After Obama’s 2008 victory I wrote, “After the Victory, Engaging Obama Volunteers.” I saw his massive grassroots campaign as becoming the mobilizing base for his presidency. But Obama disempowered this massive organization just when it was needed most. When the Tea Party emerged to resist Obama’s plans for real health care reform, comprehensive immigration reform, and other big 2009 priorities, the powerful grassroots campaign organization that elected Obama was gone.

Obama wrecked Democrats most effective grassroots activist organization reportedly because his campaign manager did not want Organizing for America volunteers to pressure elected Democrats. Obama tried to rectify his mistake by creating Organizing for Action in January 2013 but Democrats had already lost the House.

What does resistance in between elections look like?

In the late 1980’s my late friend Fred Ross Jr. led the group Neighbor to Neighbor in running a cost-effective national campaign to stop U.S. military aid to El Salvador. Using door to door outreach learned from his years with the United Farmworkers (a legacy I describe in my book, Beyond the Fields), Ross’s dropped organizers into key congressional districts and built powerful local anti-intervention coalitions. In 1988, the group had more than 100 organizers working in eleven states and eighteen congressional districts. It won congressional votes against the George H.W. Bush administration that few thought possible (American Agitators, a film about Ross Jr. and his father Fred Ross, Sr., will be out this year).
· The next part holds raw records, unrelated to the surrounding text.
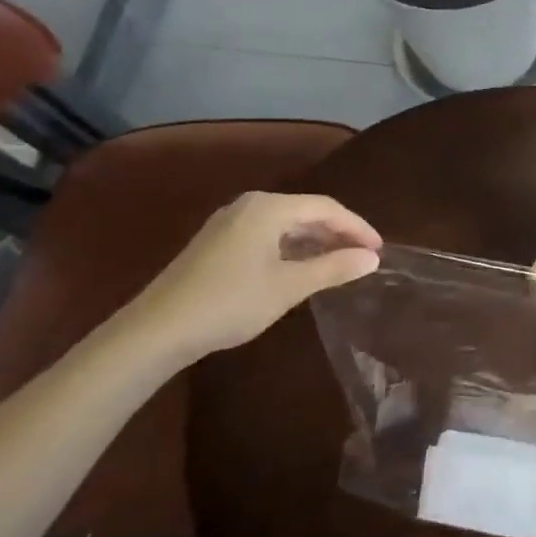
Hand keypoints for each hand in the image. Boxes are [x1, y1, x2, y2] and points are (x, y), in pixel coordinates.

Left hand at [119, 192, 381, 362]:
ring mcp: (230, 223)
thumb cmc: (230, 303)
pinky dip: (293, 247)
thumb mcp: (290, 287)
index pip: (326, 208)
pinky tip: (302, 268)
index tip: (379, 250)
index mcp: (269, 208)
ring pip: (287, 224)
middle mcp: (249, 206)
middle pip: (307, 211)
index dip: (357, 227)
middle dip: (338, 233)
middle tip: (363, 257)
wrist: (156, 331)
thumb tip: (372, 259)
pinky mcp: (218, 243)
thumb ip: (334, 268)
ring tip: (340, 264)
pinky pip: (268, 234)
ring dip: (316, 241)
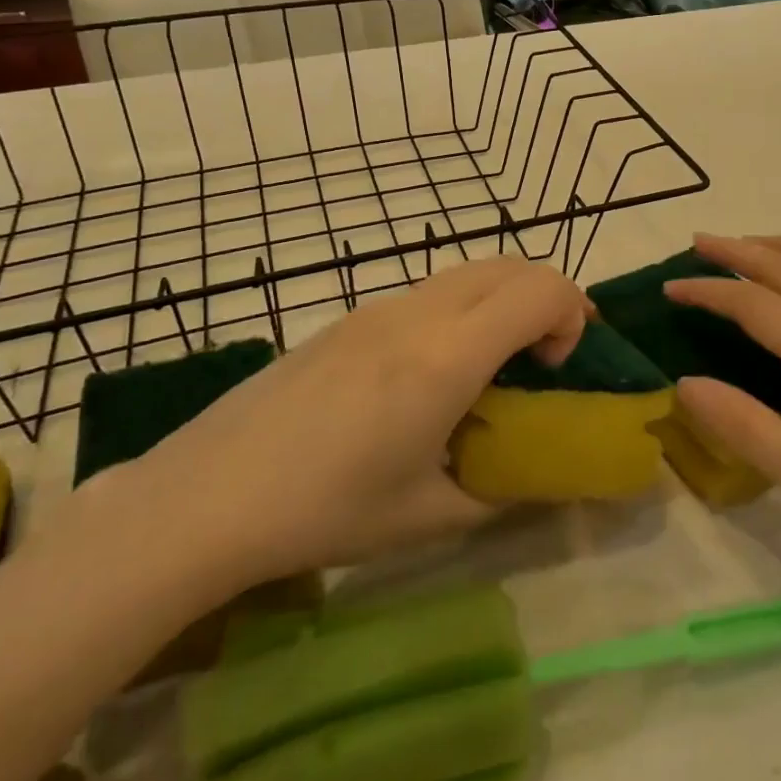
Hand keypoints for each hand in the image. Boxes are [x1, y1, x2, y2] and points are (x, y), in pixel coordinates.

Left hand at [104, 258, 589, 608]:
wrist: (208, 494)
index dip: (572, 315)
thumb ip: (497, 489)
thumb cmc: (326, 510)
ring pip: (466, 272)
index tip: (555, 369)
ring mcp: (377, 308)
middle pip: (510, 264)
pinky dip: (460, 310)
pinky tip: (428, 374)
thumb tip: (529, 475)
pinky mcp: (348, 318)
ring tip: (490, 366)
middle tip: (543, 359)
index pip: (542, 289)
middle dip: (546, 299)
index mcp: (447, 356)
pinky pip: (427, 292)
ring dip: (500, 301)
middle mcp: (418, 314)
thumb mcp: (428, 515)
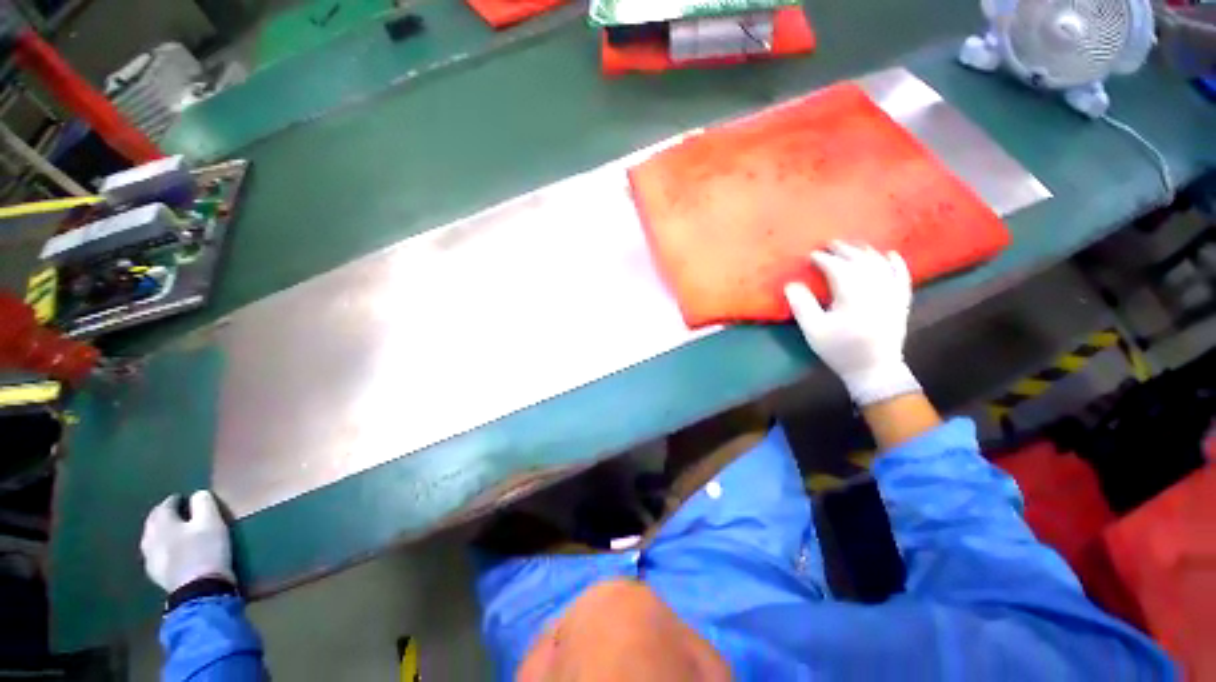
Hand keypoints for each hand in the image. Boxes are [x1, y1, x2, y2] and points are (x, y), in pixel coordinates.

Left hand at [140, 490, 234, 592]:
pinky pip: (154, 554)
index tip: (186, 498)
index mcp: (163, 523)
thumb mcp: (212, 522)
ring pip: (151, 539)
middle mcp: (150, 538)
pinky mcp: (156, 574)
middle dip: (163, 515)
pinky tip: (168, 552)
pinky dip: (160, 548)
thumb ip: (204, 504)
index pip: (165, 505)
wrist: (199, 590)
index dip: (176, 500)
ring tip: (172, 532)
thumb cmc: (206, 550)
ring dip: (159, 532)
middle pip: (153, 521)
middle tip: (176, 512)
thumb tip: (198, 494)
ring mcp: (150, 558)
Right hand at [784, 241, 920, 405]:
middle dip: (844, 250)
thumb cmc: (840, 350)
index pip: (838, 268)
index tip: (811, 255)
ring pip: (880, 264)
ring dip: (865, 252)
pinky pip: (902, 276)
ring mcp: (892, 294)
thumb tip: (791, 284)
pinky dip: (896, 264)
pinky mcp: (901, 301)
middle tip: (830, 244)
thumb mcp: (813, 330)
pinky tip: (890, 255)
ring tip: (853, 246)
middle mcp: (875, 288)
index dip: (824, 259)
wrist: (874, 369)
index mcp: (853, 294)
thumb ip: (802, 305)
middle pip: (860, 261)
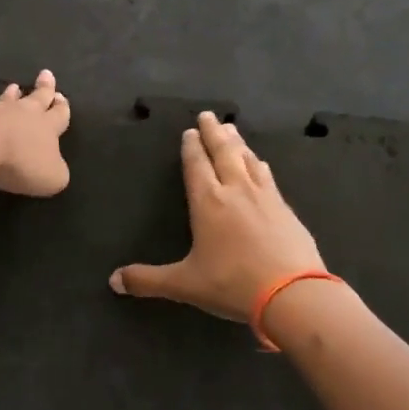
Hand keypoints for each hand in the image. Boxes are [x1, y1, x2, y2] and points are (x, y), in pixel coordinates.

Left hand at [0, 68, 71, 196]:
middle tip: (46, 74)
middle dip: (44, 88)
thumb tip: (55, 168)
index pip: (59, 114)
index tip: (61, 96)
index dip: (62, 107)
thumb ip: (57, 172)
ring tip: (14, 86)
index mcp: (48, 127)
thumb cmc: (22, 161)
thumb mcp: (51, 177)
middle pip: (38, 98)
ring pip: (9, 100)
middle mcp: (25, 114)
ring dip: (13, 94)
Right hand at [109, 110, 324, 321]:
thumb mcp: (185, 284)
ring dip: (237, 143)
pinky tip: (261, 164)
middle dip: (214, 133)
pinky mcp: (286, 210)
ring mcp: (265, 197)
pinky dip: (259, 164)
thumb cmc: (232, 284)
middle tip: (208, 115)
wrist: (293, 294)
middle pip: (224, 152)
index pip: (197, 165)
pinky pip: (268, 177)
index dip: (191, 147)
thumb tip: (114, 281)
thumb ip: (148, 280)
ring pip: (248, 160)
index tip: (189, 131)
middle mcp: (236, 191)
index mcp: (208, 202)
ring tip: (232, 130)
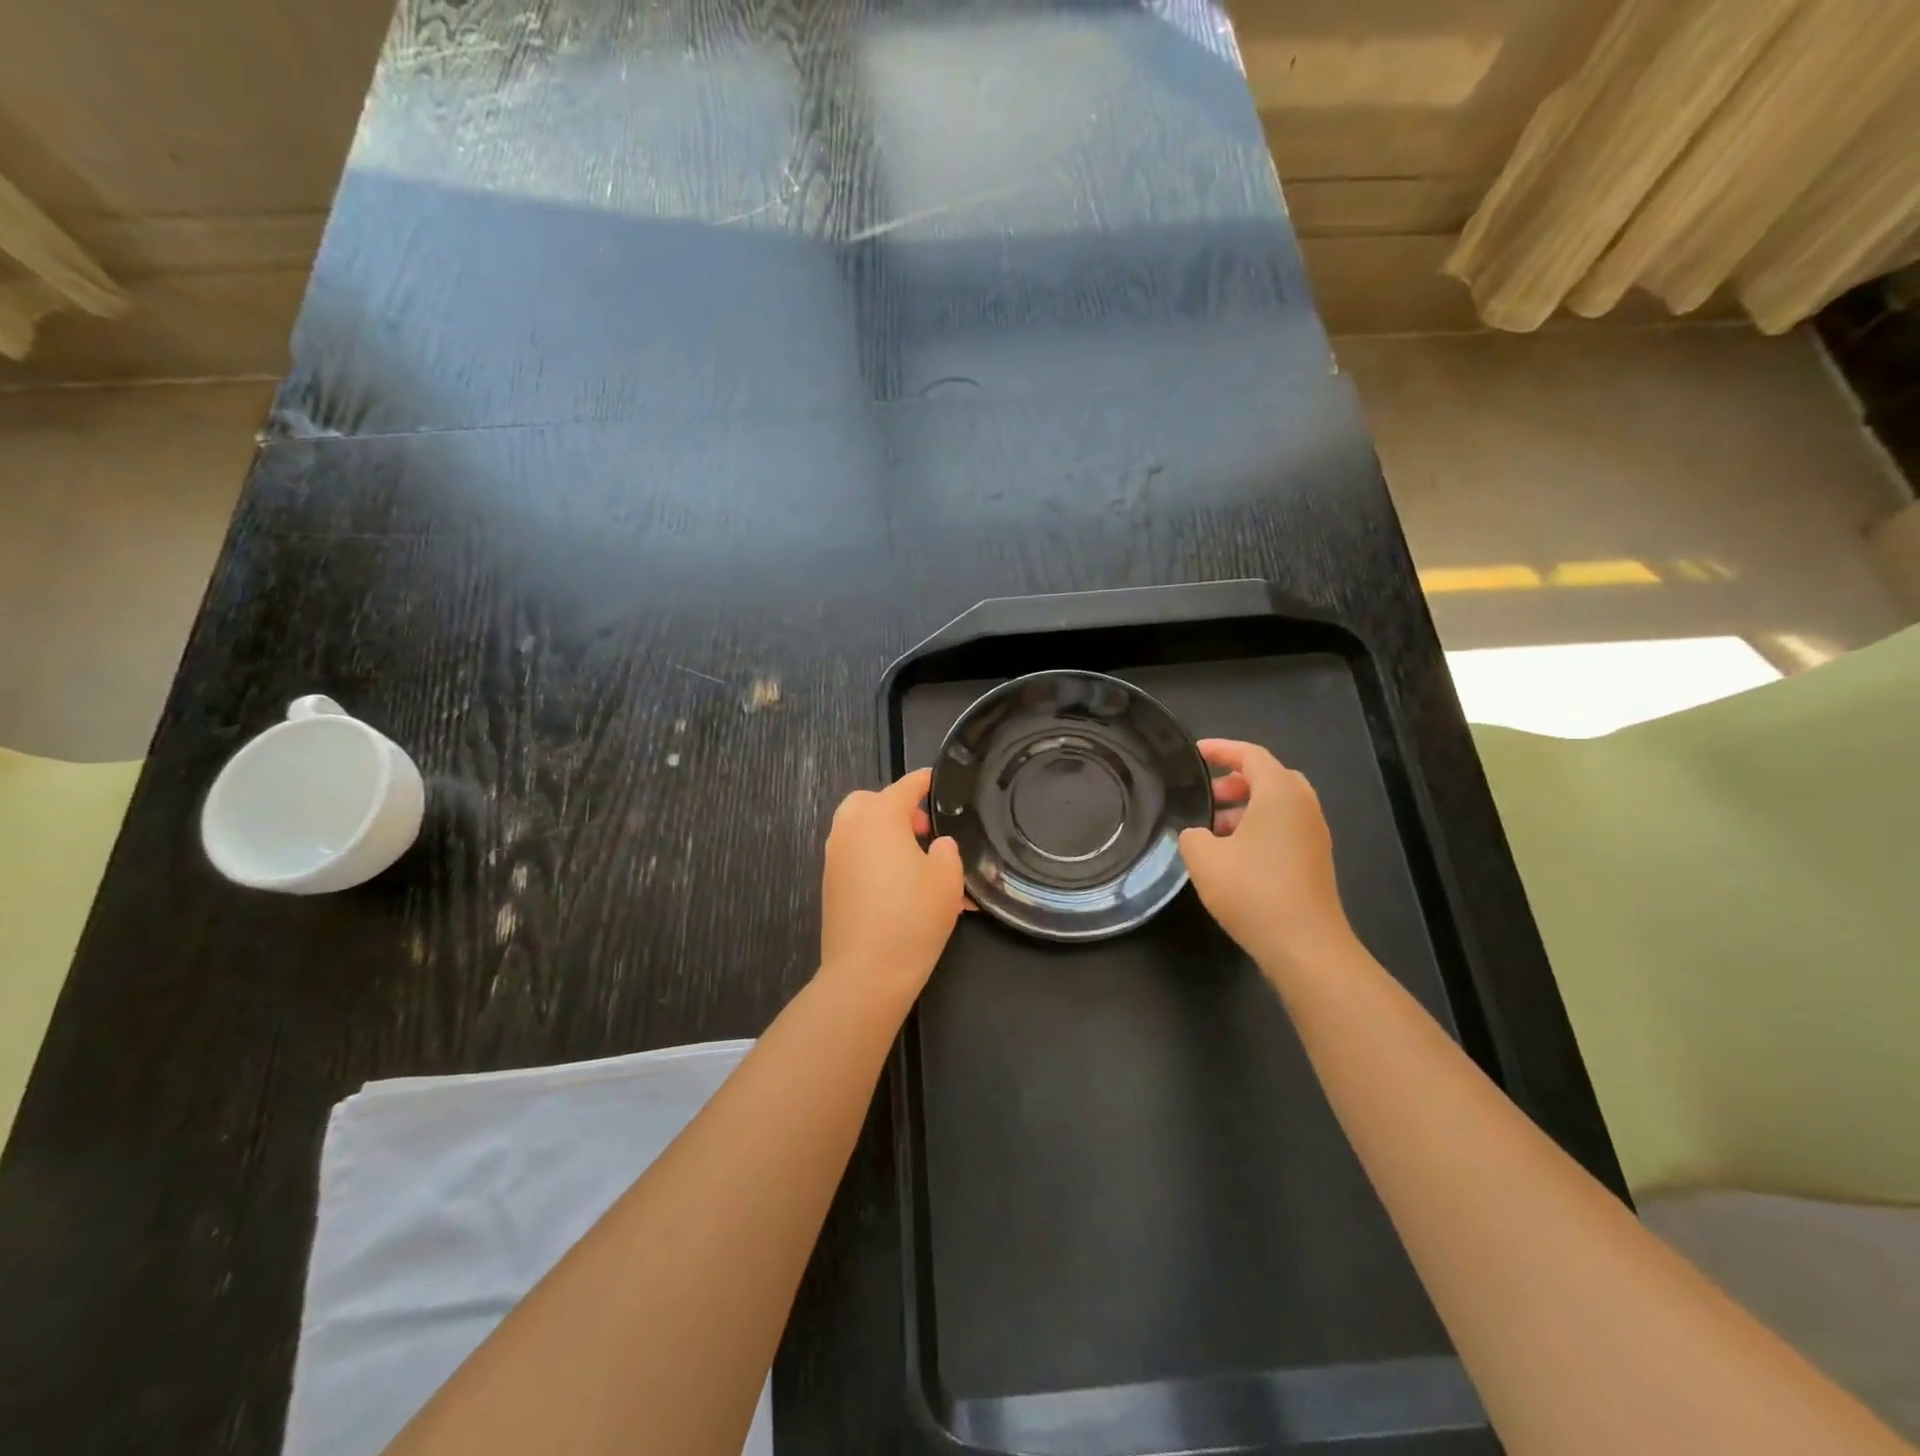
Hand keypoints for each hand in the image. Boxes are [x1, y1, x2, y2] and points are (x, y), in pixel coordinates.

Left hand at [819, 768, 965, 1000]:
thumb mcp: (947, 879)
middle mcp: (850, 829)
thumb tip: (937, 845)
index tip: (938, 780)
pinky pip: (854, 855)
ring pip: (858, 828)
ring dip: (884, 833)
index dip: (924, 781)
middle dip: (897, 807)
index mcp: (879, 817)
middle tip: (924, 829)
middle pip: (870, 801)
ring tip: (916, 860)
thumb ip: (946, 852)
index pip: (905, 787)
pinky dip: (873, 856)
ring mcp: (835, 857)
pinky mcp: (830, 884)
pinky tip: (899, 884)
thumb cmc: (912, 917)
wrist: (866, 972)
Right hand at [1178, 740, 1356, 971]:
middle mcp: (1303, 807)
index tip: (1195, 753)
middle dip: (1236, 781)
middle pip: (1270, 777)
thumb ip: (1192, 835)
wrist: (1304, 946)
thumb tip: (1197, 834)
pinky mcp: (1315, 862)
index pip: (1251, 755)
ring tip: (1212, 829)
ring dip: (1246, 808)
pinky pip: (1284, 829)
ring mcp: (1314, 836)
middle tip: (1206, 795)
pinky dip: (1258, 829)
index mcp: (1280, 793)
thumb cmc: (1252, 890)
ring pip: (1278, 806)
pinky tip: (1232, 856)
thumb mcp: (1203, 857)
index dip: (1221, 749)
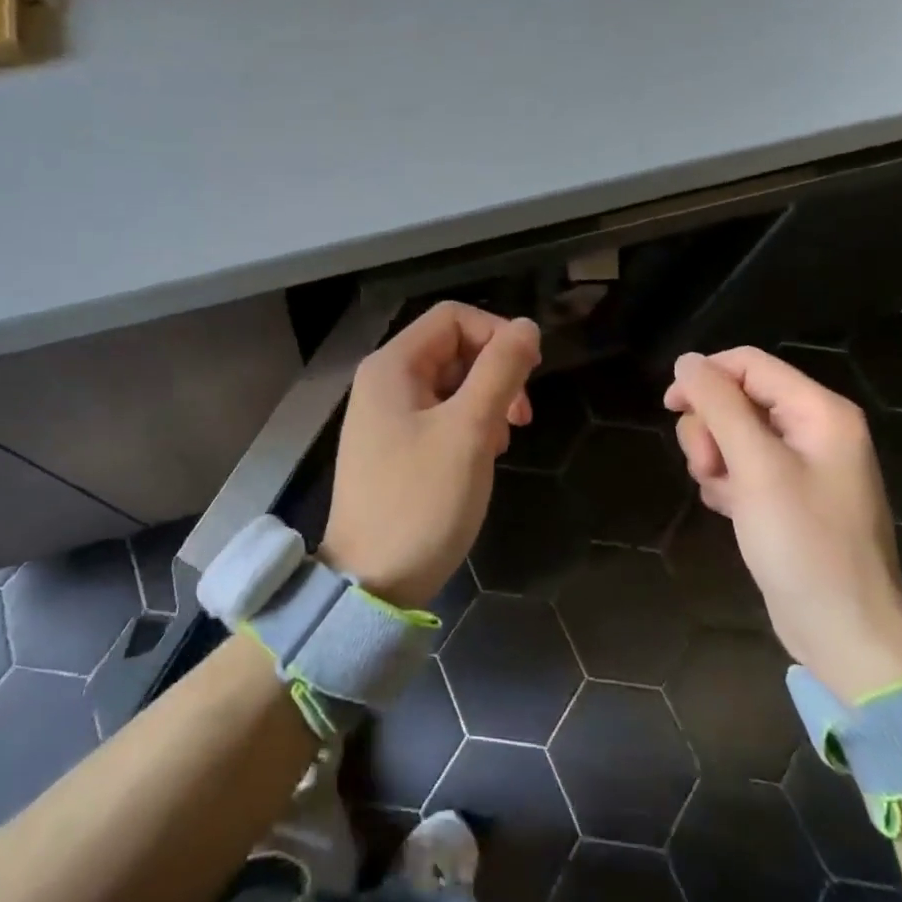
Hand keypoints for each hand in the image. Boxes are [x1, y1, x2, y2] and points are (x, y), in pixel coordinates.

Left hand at [321, 302, 541, 609]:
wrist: (371, 583)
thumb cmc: (421, 501)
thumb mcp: (469, 431)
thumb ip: (500, 372)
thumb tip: (527, 327)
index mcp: (392, 365)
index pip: (453, 318)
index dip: (497, 334)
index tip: (530, 374)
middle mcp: (384, 381)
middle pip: (452, 348)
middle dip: (494, 373)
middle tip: (521, 416)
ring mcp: (386, 416)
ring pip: (450, 384)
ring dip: (485, 402)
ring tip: (502, 441)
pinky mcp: (394, 447)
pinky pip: (439, 415)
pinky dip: (467, 426)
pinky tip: (481, 456)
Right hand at [664, 348, 901, 701]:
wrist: (843, 633)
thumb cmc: (804, 544)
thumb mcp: (756, 467)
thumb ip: (720, 406)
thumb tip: (687, 360)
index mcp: (820, 411)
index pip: (747, 364)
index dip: (704, 378)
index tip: (670, 408)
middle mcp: (814, 429)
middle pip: (736, 397)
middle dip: (709, 428)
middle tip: (708, 468)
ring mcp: (801, 464)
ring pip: (732, 432)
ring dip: (713, 458)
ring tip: (720, 494)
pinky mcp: (787, 494)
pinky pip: (740, 465)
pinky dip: (725, 481)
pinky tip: (729, 510)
Given the GOP’s tiny House margin, picking off the handful of votes necessary to stop bad legislation can clearly be done. Picking off four Republican senators will be more difficult but not impossible on some issues, But both strategies require dropping skilled organizers into key congressional districts and the targeted national activism described above.

This involves more than social media posts. Or national marches.

Rather, it requires groups that raised millions for Democratic presidential campaigns to now fund fulltime organizers to win congressional votes.  And to create vehicles for unaffiliated activists to join the national resistance. The door to door outreach pioneered by Cesar Chavez’s farmworker movement in the 1960’s and 70’s and then used by the Obama campaign in 2008 must be rebuilt.

Obama’s Organizing for America model would maximize resistance to Trump while building a national base for future presidential campaigns. Many national organizations had plans to mobilize to pass President Harris’ goals; now they must invest in defeating Trump’s extreme agenda.

Normalizing Trump

The same national media that spent 2024 normalizing Trump has now concluded that the “vibe” has shifted away from resistance. These reporters don’t know what “resistance” actually means.

Two million did not take to the streets to protest Trump’s 2025 inauguration as occurred in 2017. My  January 19, 2017 story,  “Why Protesting Trump Matters,”  preceded the biggest day of protest in U.S. history.

But national marches are the wrong strategy for 2025.  They require massive coordination and do not stop bad legislation. Direct action can deter and even stop deportations of non-violent undocumented immigrants, but those marches and protests address Trump actions not subject to Congress.  Defeating GOP legislation requires national organizations to wage targeted organizing in key districts and states, not mounting national protests

Election-oriented groups acted fast to add staff and recruit volunteers when Harris suddenly replaced Biden as the nominee. They should replicate this process now.

Resistance to Trump becomes easier when he actually tries to implement his extreme plans. Post-election interviews found Trump voters believing their health care would be safe and their undocumented family members would not be deported. When they see otherwise, these alienated Trump voters need to be offered viable alternative policies; that requires grassroots organizing.

Many remain depressed about what Trump’s victory says about the United States. But as Simon Rosenberg of Hopium Chronicles put it, “We cannot let his daily madness become our own.”  Working to defeat Trump’s extreme agenda is a great way to feel better about the nation’s future.